- What to do -
Among the entries below, how many lines hold the word "problems"? Reply with the number only.

- Data for review -
=== Begin Enclosure ===

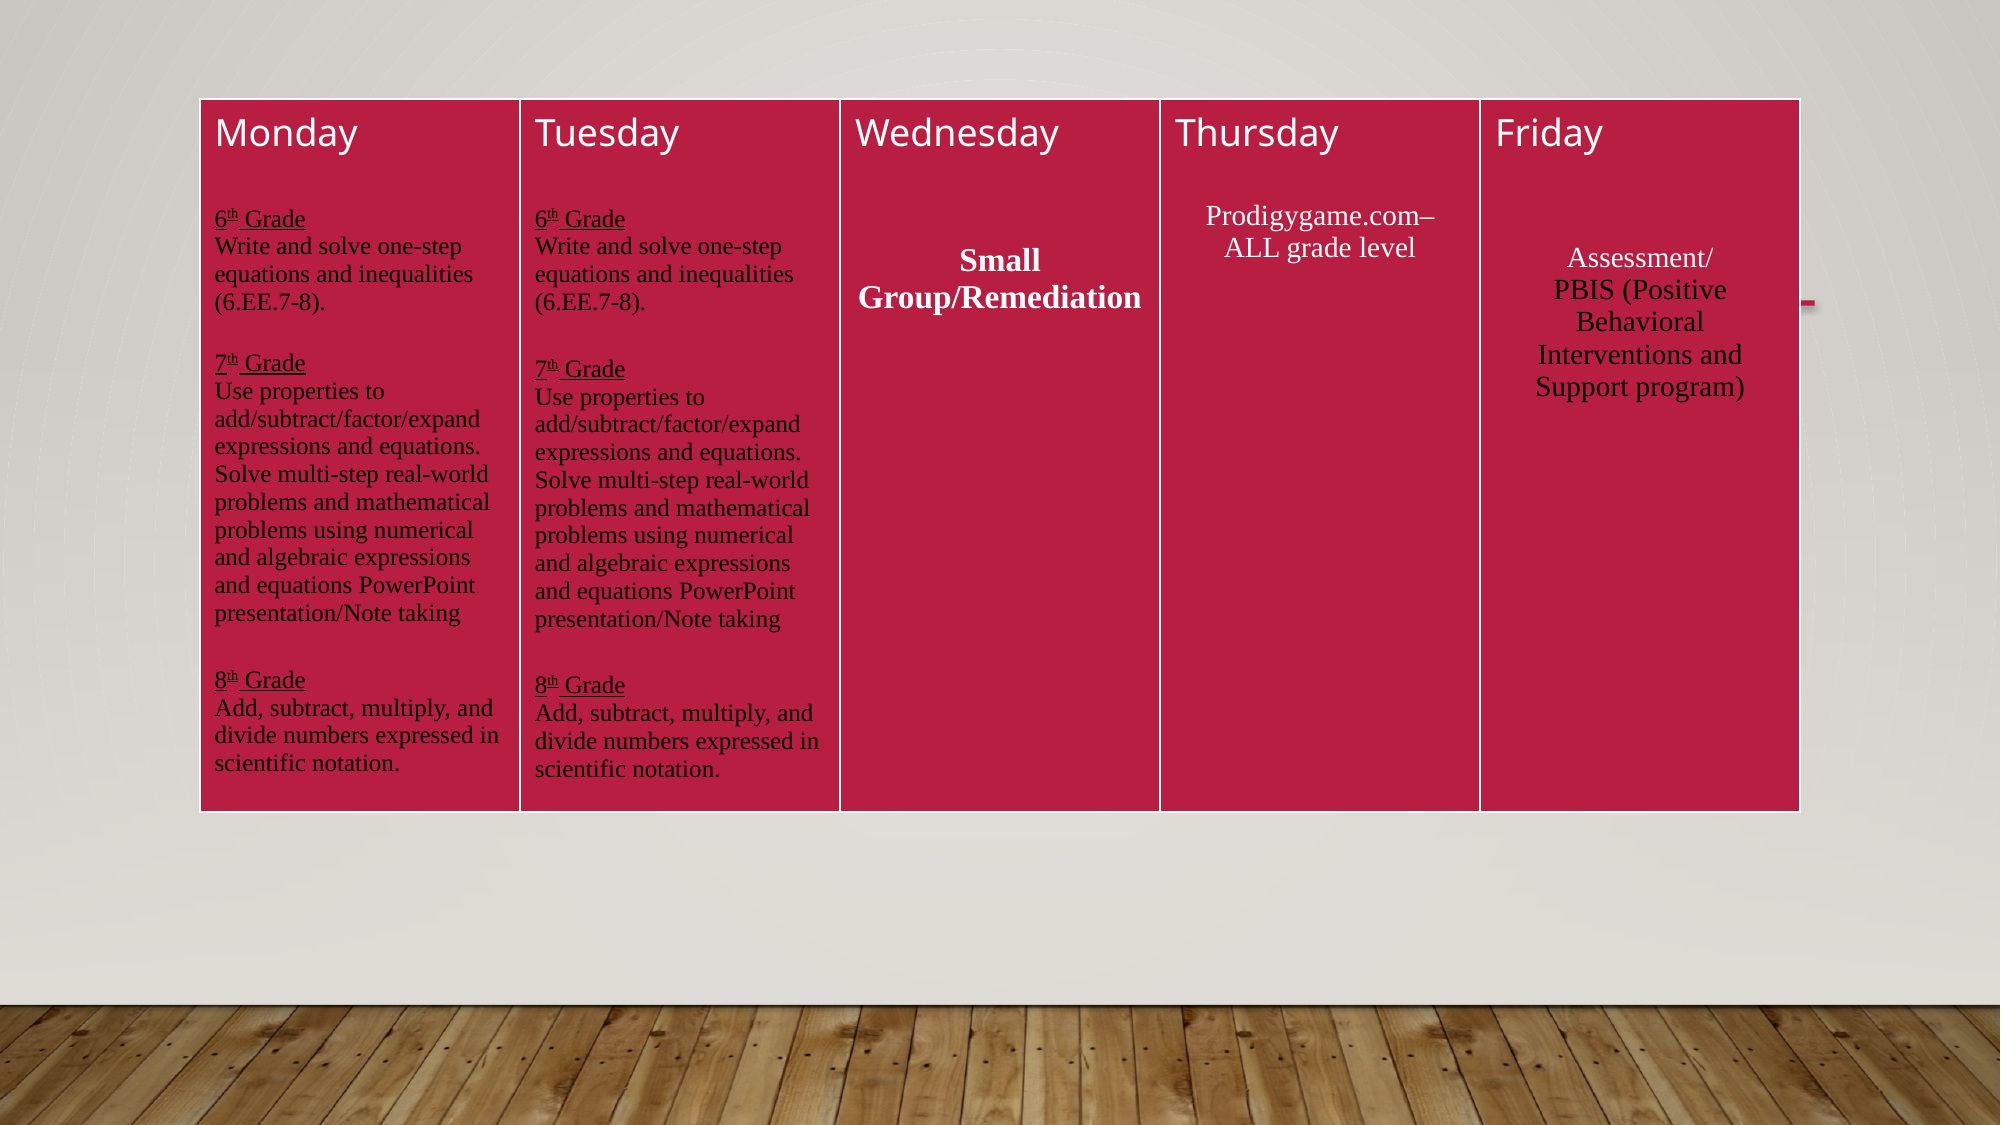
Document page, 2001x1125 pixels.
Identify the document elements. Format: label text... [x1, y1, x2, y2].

table_header Friday Assessment/ PBIS (Positive Behavioral Interventions and Support program) [1481, 100, 1799, 811]
picture [0, 1005, 2000, 1125]
table_header Monday 6th Grade Write and solve one-step equations and inequalities (6.EE.7-8). 7th Grade Use properties to add/subtract/factor/expand expressions and equations. Solve multi-step real-world problems and mathematical problems using numerical and algebraic expressions and equations PowerPoint presentation/Note taking 8th Grade Add, subtract, multiply, and divide numbers expressed in scientific notation. [201, 100, 519, 811]
table_header Thursday Prodigygame.com– ALL grade level [1161, 100, 1479, 811]
table_header Tuesday 6th Grade Write and solve one-step equations and inequalities (6.EE.7-8). 7th Grade Use properties to add/subtract/factor/expand expressions and equations. Solve multi-step real-world problems and mathematical problems using numerical and algebraic expressions and equations PowerPoint presentation/Note taking 8th Grade Add, subtract, multiply, and divide numbers expressed in scientific notation. [521, 100, 839, 811]
table_header Wednesday Small Group/Remediation [841, 100, 1159, 811]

=== End Enclosure ===

- Solution to this exercise -
2